Latent AI Efficient Inference Platform™ (LEIP) is an AI training framework supporting the tenets of Adaptive AI. Our first developer tool is LEIP Compress™, a new quantization optimizer for edge AI devices. LEIP Compress supports the first two tenets: robustness and efficiency through post-training and training aware quantization [1] that achieves high algorithm accuracy while reducing memory footprint and computing needs.

The Latent AI Efficient Inference Platform includes:

  • Joint optimization of both AI algorithm accuracy and hardware constraints such as memory footprint
  • Elimination of floating-point multiplications by encoding DNN parameters to integer powers of two.
  • Arbitrary bit-precision levels for each DNN layer

With LEIP Compress, AI developers have a newfound tool that automates the exploration of low bit-precision AI training. As shown in the example histogram of DNN parameter weights, LEIP Compress provides the means to “shape” the necessary distribution of bits in a manner that supports compression, encoding, and sparsity that are hardware-beneficial (e.g. multiplication free, power-of-two weights). Such a capability opens up the design space for high performance and efficient AI on the edge.

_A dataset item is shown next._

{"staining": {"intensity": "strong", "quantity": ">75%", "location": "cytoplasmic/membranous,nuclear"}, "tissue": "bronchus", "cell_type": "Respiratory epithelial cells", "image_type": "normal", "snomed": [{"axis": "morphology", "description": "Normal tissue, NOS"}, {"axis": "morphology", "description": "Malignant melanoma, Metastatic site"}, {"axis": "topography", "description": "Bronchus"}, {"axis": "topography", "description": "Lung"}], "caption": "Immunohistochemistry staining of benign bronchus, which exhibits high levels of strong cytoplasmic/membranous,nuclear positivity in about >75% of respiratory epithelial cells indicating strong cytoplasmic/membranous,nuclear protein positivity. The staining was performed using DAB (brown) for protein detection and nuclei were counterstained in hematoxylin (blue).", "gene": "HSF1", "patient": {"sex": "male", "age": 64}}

In summary, Latent AI aims to democratize AI training for all developers by supporting a new workflow with hardware targets in mind. We open up new application development with robust and efficient edge AI in mind. Look for upcoming LEIP frameworks that include support for agile edge inference to integrate all tenets of Adaptive AI.

Sek Chai, Co-Founder and CTO, Latent AI, Inc.

 

[1] Parajuli, S., Raghavan, A., & Chai, S. (2018). Generalized Ternary Connect: End-to-End Learning and Compression of Multiplication-Free Deep Neural Networks. arXiv preprint arXiv:1811.04985.